## Written task 1
Format the part of the rows below that opens with the line containing "pris de Jérôme" and closes with the line containing "L' Art de CATH" as a numbered list, both lines included and blank lines omitted.

## Text shown

Disaster Capitalism, Education Reform and the Charter School Movement

What is the true state of public education, and is more funding–public or private–what is needed to address it?

Naomi Klein, scholar-activist and the author of No Logo, noticed a recent trend in the growth of free market reforms and corporate force. Though some of these initiatives had been spreading by certain accounts since the late 1970s, she along with other radical scholars saw a new kind of neoliberal onslaught taking place around the globe over the past ten to fifteen years. The phrase she coined for it was “disaster capitalism”–business initiatives pushed by powerful private bodies in the wake of catastrophe. Halliburton’s relationship to the Iraqi economy both before and after the U.S. war there might be the premiere example, but countless others abound. From Hurricane Katrina in the Gulf of Mexico, the 2010 earthquake in Haiti, to military violence all over the planet, the pattern is of transnational corporate force, sometimes initiating, but always intervening in the wake of a disaster to carve out space for its own economic interests–taking advantage not only of dire and desperate need, but of a lack of community and legal infrastructure to oppose it presence.

## Written task 2
In the text on disaster capitalism above, rewrite the part that opens with the words containing "Disaster Capitalism, Education" and closes with "to address it?", putting "investment" in place of "funding".

## Data records

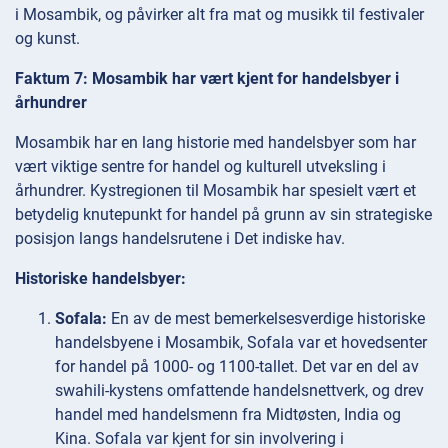
i Mosambik, og påvirker alt fra mat og musikk til festivaler
og kunst.
Faktum 7: Mosambik har vært kjent for handelsbyer i
århundrer
Mosambik har en lang historie med handelsbyer som har
vært viktige sentre for handel og kulturell utveksling i
århundrer. Kystregionen til Mosambik har spesielt vært et
betydelig knutepunkt for handel på grunn av sin strategiske
posisjon langs handelsrutene i Det indiske hav.
Historiske handelsbyer:
Sofala:
En av de mest bemerkelsesverdige historiske
handelsbyene i Mosambik, Sofala var et hovedsenter
for handel på 1000- og 1100-tallet. Det var en del av
swahili-kystens omfattende handelsnettverk, og drev
handel med handelsmenn fra Midtøsten, India og
Kina. Sofala var kjent for sin involvering i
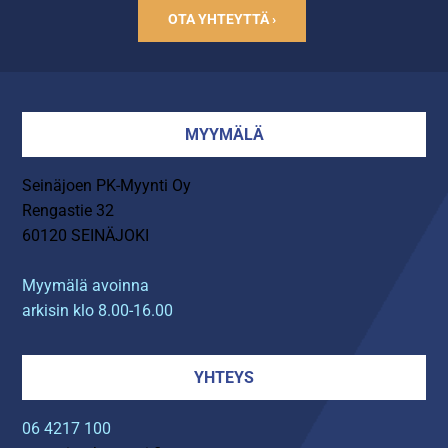
OTA YHTEYTTÄ ›
MYYMÄLÄ
Seinäjoen PK-Myynti Oy
Rengastie 32
60120 SEINÄJOKI
Myymälä avoinna
arkisin klo 8.00-16.00
YHTEYS
06 4217 100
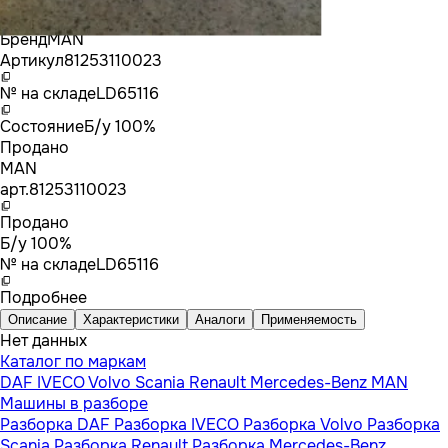
Бренд
MAN
Артикул
81253110023
№ на складе
LD65116
Состояние
Б/у 100%
Продано
MAN
арт.
81253110023
Продано
Б/у 100%
№ на складе
LD65116
Подробнее
Описание
Характеристики
Аналоги
Применяемость
Нет данных
Каталог по маркам
DAF
IVECO
Volvo
Scania
Renault
Mercedes-Benz
MAN
Машины в разборе
Разборка DAF
Разборка IVECO
Разборка Volvo
Разборка
Scania
Разборка Renault
Разборка Mercedes-Benz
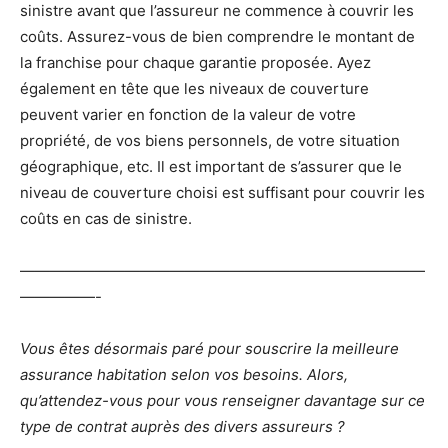
sinistre avant que l’assureur ne commence à couvrir les
coûts. Assurez-vous de bien comprendre le montant de
la franchise pour chaque garantie proposée. Ayez
également en tête que les niveaux de couverture
peuvent varier en fonction de la valeur de votre
propriété, de vos biens personnels, de votre situation
géographique, etc. Il est important de s’assurer que le
niveau de couverture choisi est suffisant pour couvrir les
coûts en cas de sinistre.
———————————————————————————
—————-
Vous êtes désormais paré pour souscrire la meilleure
assurance habitation selon vos besoins. Alors,
qu’attendez-vous pour vous renseigner davantage sur ce
type de contrat auprès des divers assureurs ?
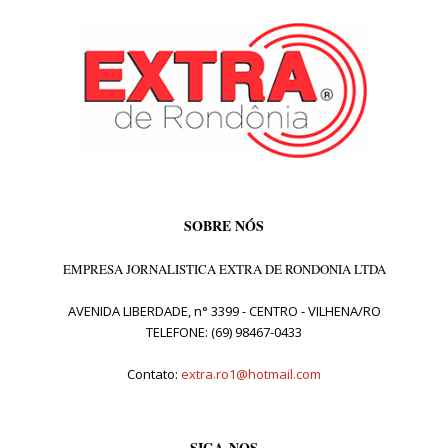
SOBRE NÓS
EMPRESA JORNALISTICA EXTRA DE RONDONIA LTDA
AVENIDA LIBERDADE, n° 3399 - CENTRO - VILHENA/RO
TELEFONE: (69) 98467-0433
Contato:
extra.ro1@hotmail.com
SIGA-NOS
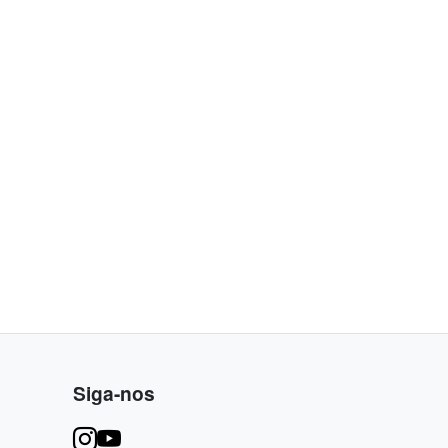
Siga-nos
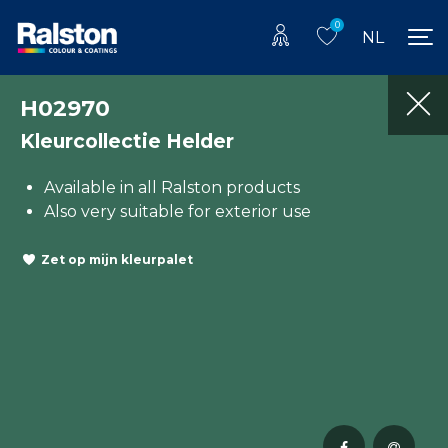
0
NL
H02970
Kleurcollectie Helder
Available in all Ralston products
Also very suitable for exterior use
Zet op mijn kleurpalet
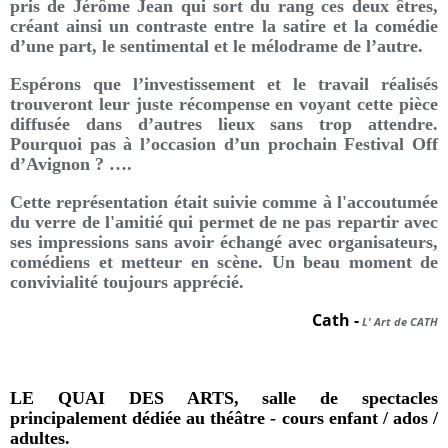
pris de Jérôme Jean qui sort du rang ces deux êtres,
créant ainsi un contraste entre la satire et la comédie
d’une part, le sentimental et le mélodrame de l’autre.
Espérons que l’investissement et le travail réalisés
trouveront leur juste récompense en voyant cette pièce
diffusée dans d’autres lieux sans trop attendre.
Pourquoi pas à l’occasion d’un prochain Festival Off
d’Avignon ? ….
Cette représentation était suivie comme à l'accoutumée
du verre de l'amitié qui permet de ne pas repartir avec
ses impressions sans avoir échangé avec organisateurs,
comédiens et metteur en scène. Un beau moment de
convivialité toujours apprécié.
Cath
-
L' Art de CATH
LE QUAI DES ARTS, salle de spectacles
principalement dédiée au théâtre - cours enfant / ados /
adultes.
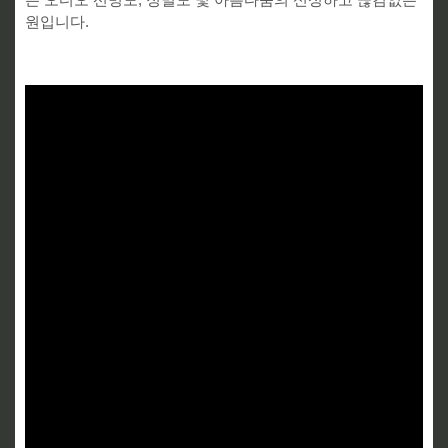
원입니다.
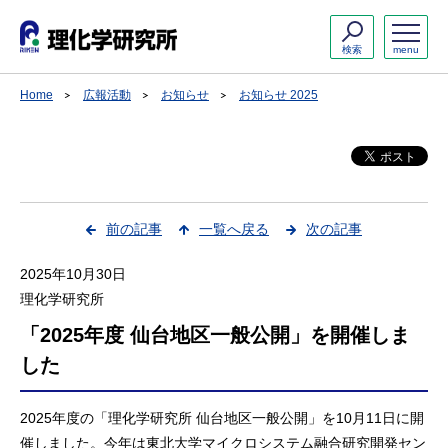
検索
menu
Home
広報活動
お知らせ
お知らせ 2025
前の記事
一覧へ戻る
次の記事
2025年10月30日
理化学研究所
「2025年度 仙台地区一般公開」を開催しま
した
2025年度の「理化学研究所 仙台地区一般公開」を10月11日に開
催しました。今年は東北大学マイクロシステム融合研究開発セン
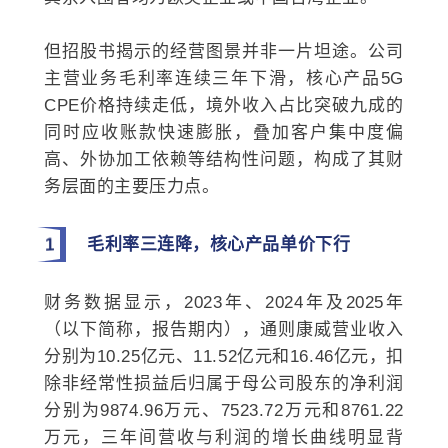
但招股书揭示的经营图景并非一片坦途。公司
主营业务毛利率连续三年下滑，核心产品5G
CPE价格持续走低，境外收入占比突破九成的
同时应收账款快速膨胀，叠加客户集中度偏
高、外协加工依赖等结构性问题，构成了其财
务层面的主要压力点。
1
毛利率三连降，核心产品单价下行
财务数据显示，2023年、2024年及2025年
（以下简称，报告期内），通则康威营业收入
分别为10.25亿元、11.52亿元和16.46亿元，扣
除非经常性损益后归属于母公司股东的净利润
分别为9874.96万元、7523.72万元和8761.22
万元，三年间营收与利润的增长曲线明显背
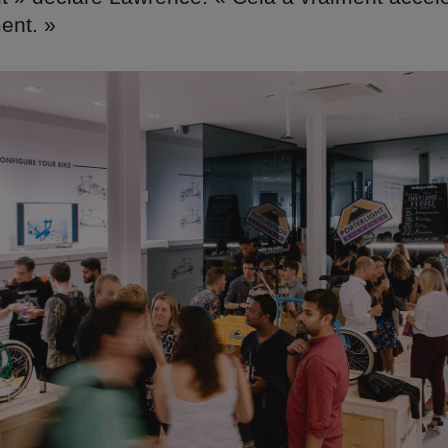
ent. »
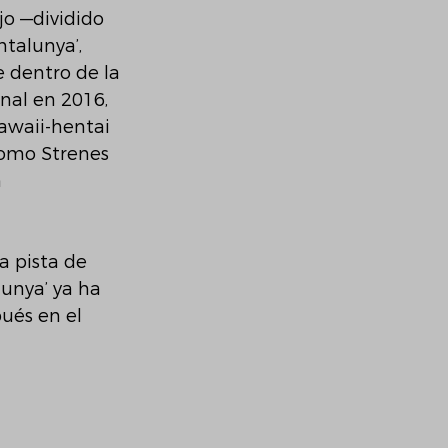
o —dividido 
talunya’, 
 dentro de la 
nal en 2016, 
kawaii-hentai 
 como Strenes 
 
a pista de 
lunya’ ya ha 
ués en el 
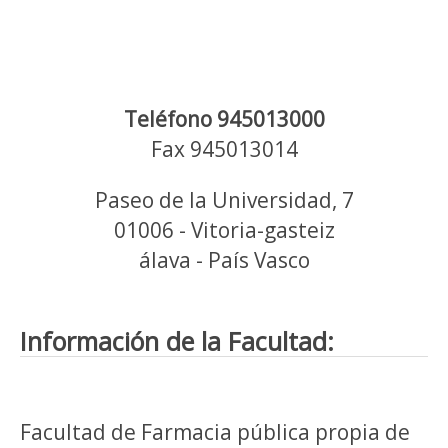
Teléfono 945013000
Fax 945013014
Paseo de la Universidad, 7
01006 - Vitoria-gasteiz
álava - País Vasco
Información de la Facultad:
Facultad de Farmacia pública propia de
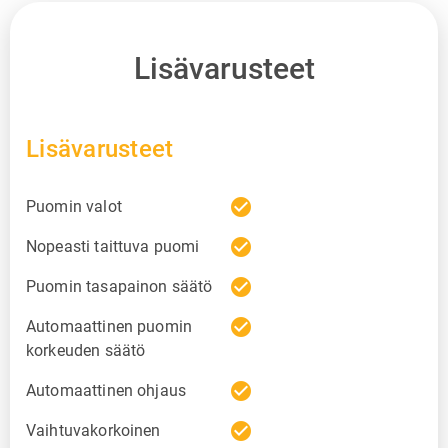
Lisävarusteet
Lisävarusteet
check_circle
Puomin valot
check_circle
Nopeasti taittuva puomi
check_circle
Puomin tasapainon säätö
check_circle
Automaattinen puomin
korkeuden säätö
check_circle
Automaattinen ohjaus
check_circle
Vaihtuvakorkoinen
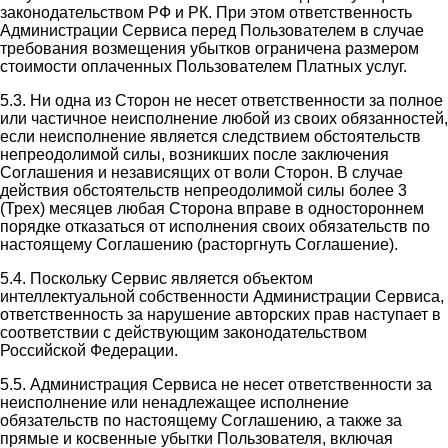
законодательством РФ и РК. При этом ответственность
Администрации Сервиса перед Пользователем в случае
требования возмещения убытков ограничена размером
стоимости оплаченных Пользователем Платных услуг.
5.3. Ни одна из Сторон не несет ответственности за полное
или частичное неисполнение любой из своих обязанностей,
если неисполнение является следствием обстоятельств
непреодолимой силы, возникших после заключения
Соглашения и независящих от воли Сторон. В случае
действия обстоятельств непреодолимой силы более 3
(Трех) месяцев любая Сторона вправе в одностороннем
порядке отказаться от исполнения своих обязательств по
настоящему Соглашению (расторгнуть Соглашение).
5.4. Поскольку Сервис является объектом
интеллектуальной собственности Администрации Сервиса,
ответственность за нарушение авторских прав наступает в
соответствии с действующим законодательством
Российской Федерации.
5.5. Администрация Сервиса не несет ответственности за
неисполнение или ненадлежащее исполнение
обязательств по настоящему Соглашению, а также за
прямые и косвенные убытки Пользователя, включая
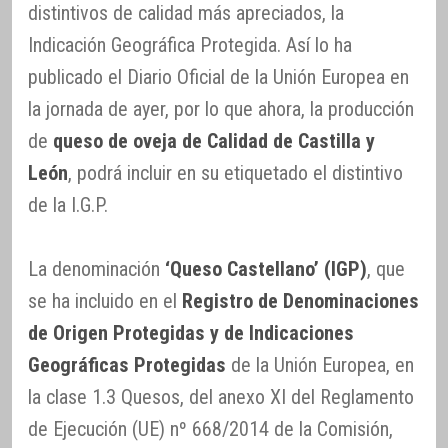
distintivos de calidad más apreciados, la
Indicación Geográfica Protegida. Así lo ha
publicado el Diario Oficial de la Unión Europea en
la jornada de ayer, por lo que ahora, la producción
de
queso de oveja de Calidad de Castilla y
León
, podrá incluir en su etiquetado el distintivo
de la I.G.P.
La denominación
‘Queso Castellano’ (IGP)
, que
se ha incluido en el
Registro de Denominaciones
de Origen Protegidas y de Indicaciones
Geográficas Protegidas
de la Unión Europea, en
la clase 1.3 Quesos, del anexo XI del Reglamento
de Ejecución (UE) nº 668/2014 de la Comisión,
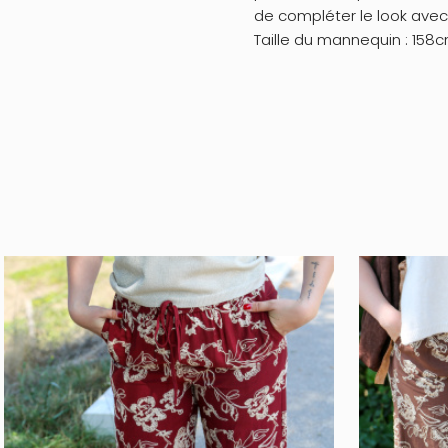
de compléter le look avec
Taille du mannequin : 158c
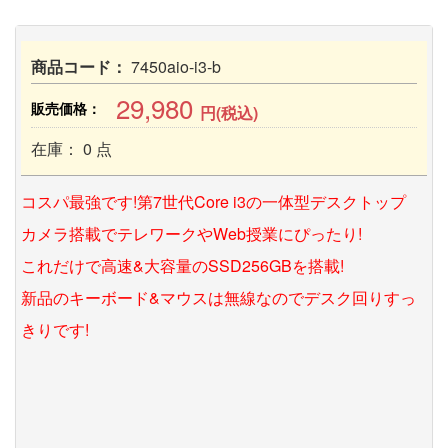
商品コード：
7450aio-i3-b
29,980
販売価格：
円(税込)
在庫： 0 点
コスパ最強です!第7世代Core i3の一体型デスクトップ
カメラ搭載でテレワークやWeb授業にぴったり!
これだけで高速&大容量のSSD256GBを搭載!
新品のキーボード&マウスは無線なのでデスク回りすっ
きりです!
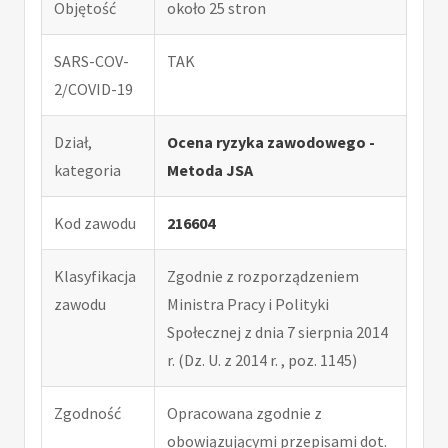
Objętość
około 25 stron
SARS-COV-
TAK
2/COVID-19
Dział,
Ocena ryzyka zawodowego -
kategoria
Metoda JSA
Kod zawodu
216604
Klasyfikacja
Zgodnie z rozporządzeniem
zawodu
Ministra Pracy i Polityki
Społecznej z dnia 7 sierpnia 2014
r. (Dz. U. z 2014 r. , poz. 1145)
Zgodność
Opracowana zgodnie z
obowiązującymi przepisami dot.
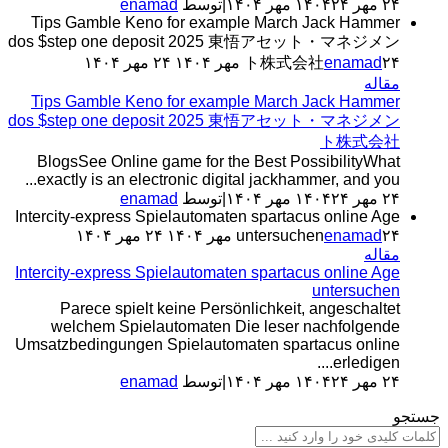
۲۴ مهر ۱۴۰۴
۲۴ مهر ۱۴۰۴
|
توسط
enamad
Tips Gamble Keno for example March Jack Hammer
dos $step one deposit 2025 東悟アセット・マネジメン
۲۴ مهر ۱۴۰۴
enamad
ト株式会社
۲۴ مهر ۱۴۰۴
مقاله
Tips Gamble Keno for example March Jack Hammer
dos $step one deposit 2025 東悟アセット・マネジメン
ト株式会社
BlogsSee Online game for the Best PossibilityWhat
exactly is an electronic digital jackhammer, and you...
۲۴ مهر ۱۴۰۴
۲۴ مهر ۱۴۰۴
|
توسط
enamad
Intercity-express Spielautomaten spartacus online Age
۲۴ مهر ۱۴۰۴
enamad
untersuchen
۲۴ مهر ۱۴۰۴
مقاله
Intercity-express Spielautomaten spartacus online Age
untersuchen
Parece spielt keine Persönlichkeit, angeschaltet
welchem Spielautomaten Die leser nachfolgende
Umsatzbedingungen Spielautomaten spartacus online
erledigen....
۲۴ مهر ۱۴۰۴
۲۴ مهر ۱۴۰۴
|
توسط
enamad
جستجو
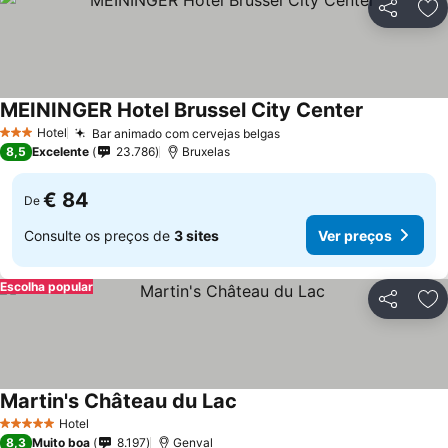
Partilhar
Ad
MEININGER Hotel Brussel City Center
Hotel
Bar animado com cervejas belgas
3 Estrelas
8,5
Excelente
23.786
Bruxelas
€ 84
De
Consulte os preços de
3 sites
Ver preços
Escolha popular
Partilhar
Ad
Martin's Château du Lac
Hotel
5 Estrelas
8,3
Muito boa
8.197
Genval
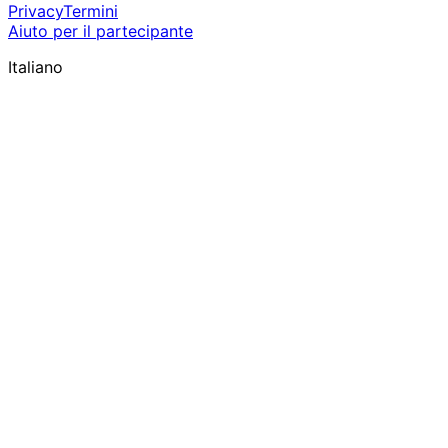
Privacy
Termini
Aiuto per il partecipante
Italiano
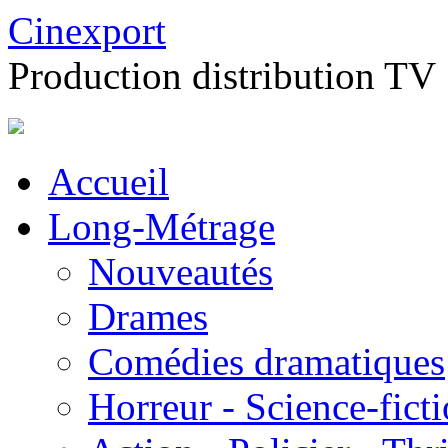
Cinexport
Production distribution TV
Accueil
Long-Métrage
Nouveautés
Drames
Comédies dramatiques
Horreur - Science-fict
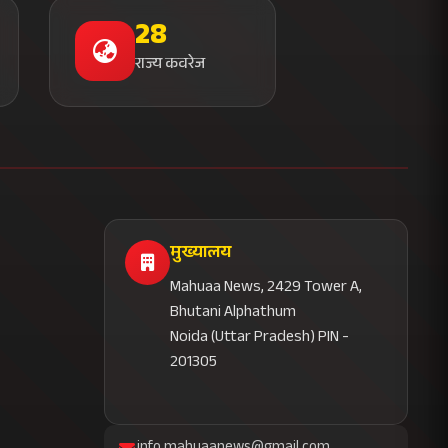
28
राज्य कवरेज
मुख्यालय
Mahuaa News, 2429 Tower A,
Bhutani Alphathum
Noida (Uttar Pradesh) PIN -
201305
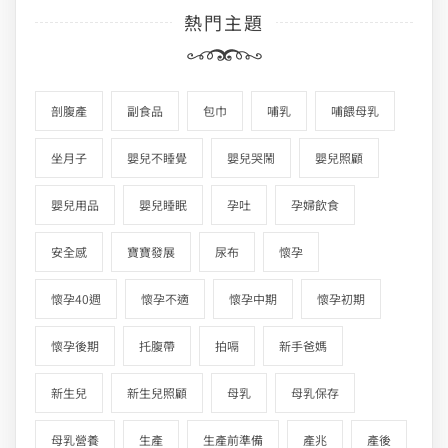
熱門主題
剖腹產
副食品
包巾
哺乳
哺餵母乳
坐月子
嬰兒不睡覺
嬰兒哭鬧
嬰兒照顧
嬰兒用品
嬰兒睡眠
孕吐
孕婦飲食
安全感
寶寶發展
尿布
懷孕
懷孕40週
懷孕不適
懷孕中期
懷孕初期
懷孕後期
托腹帶
拍嗝
新手爸媽
新生兒
新生兒照顧
母乳
母乳保存
母乳營養
生產
生產前準備
產兆
產後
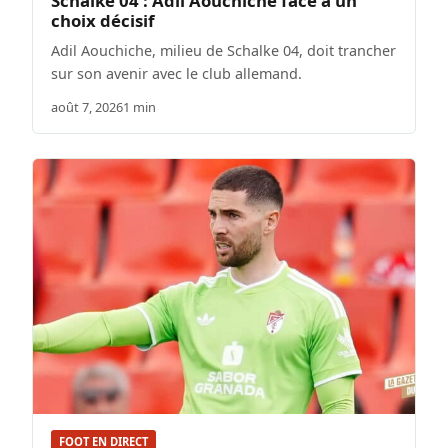
Schalke 04 : Adil Aouchiche face à un
choix décisif
Adil Aouchiche, milieu de Schalke 04, doit trancher
sur son avenir avec le club allemand.
août 7, 2026
1 min
FOOT EN DIRECT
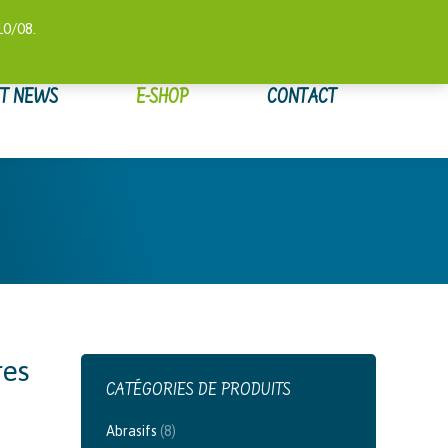
 COMPTE
SUIVI DE COMMANDE
WISHLIST
0,00
€
10/08.
ET NEWS
E-SHOP
CONTACT
res
CATÉGORIES DE PRODUITS
Abrasifs
(8)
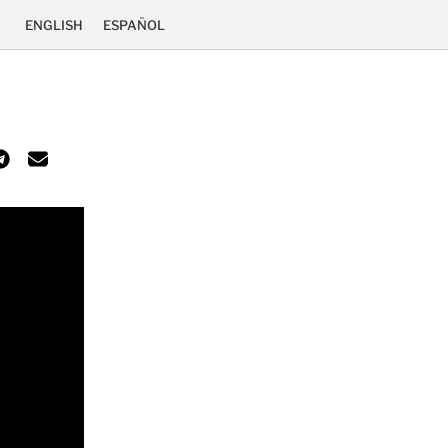
ENGLISH
ESPAÑOL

## Expected output 1
1. pris de Jérôme Jean qui sort du rang ces deux êtres,
2. créant ainsi un contraste entre la satire et la comédie
3. d’une part, le sentimental et le mélodrame de l’autre.
4. Espérons que l’investissement et le travail réalisés
5. trouveront leur juste récompense en voyant cette pièce
6. diffusée dans d’autres lieux sans trop attendre.
7. Pourquoi pas à l’occasion d’un prochain Festival Off
8. d’Avignon ? ….
9. Cette représentation était suivie comme à l'accoutumée
10. du verre de l'amitié qui permet de ne pas repartir avec
11. ses impressions sans avoir échangé avec organisateurs,
12. comédiens et metteur en scène. Un beau moment de
13. convivialité toujours apprécié.
14. Cath
15. -
16. L' Art de CATH

## Expected output 2
Disaster Capitalism, Education Reform and the Charter School Movement

What is the true state of public education, and is more investment–public or private–what is needed to address it?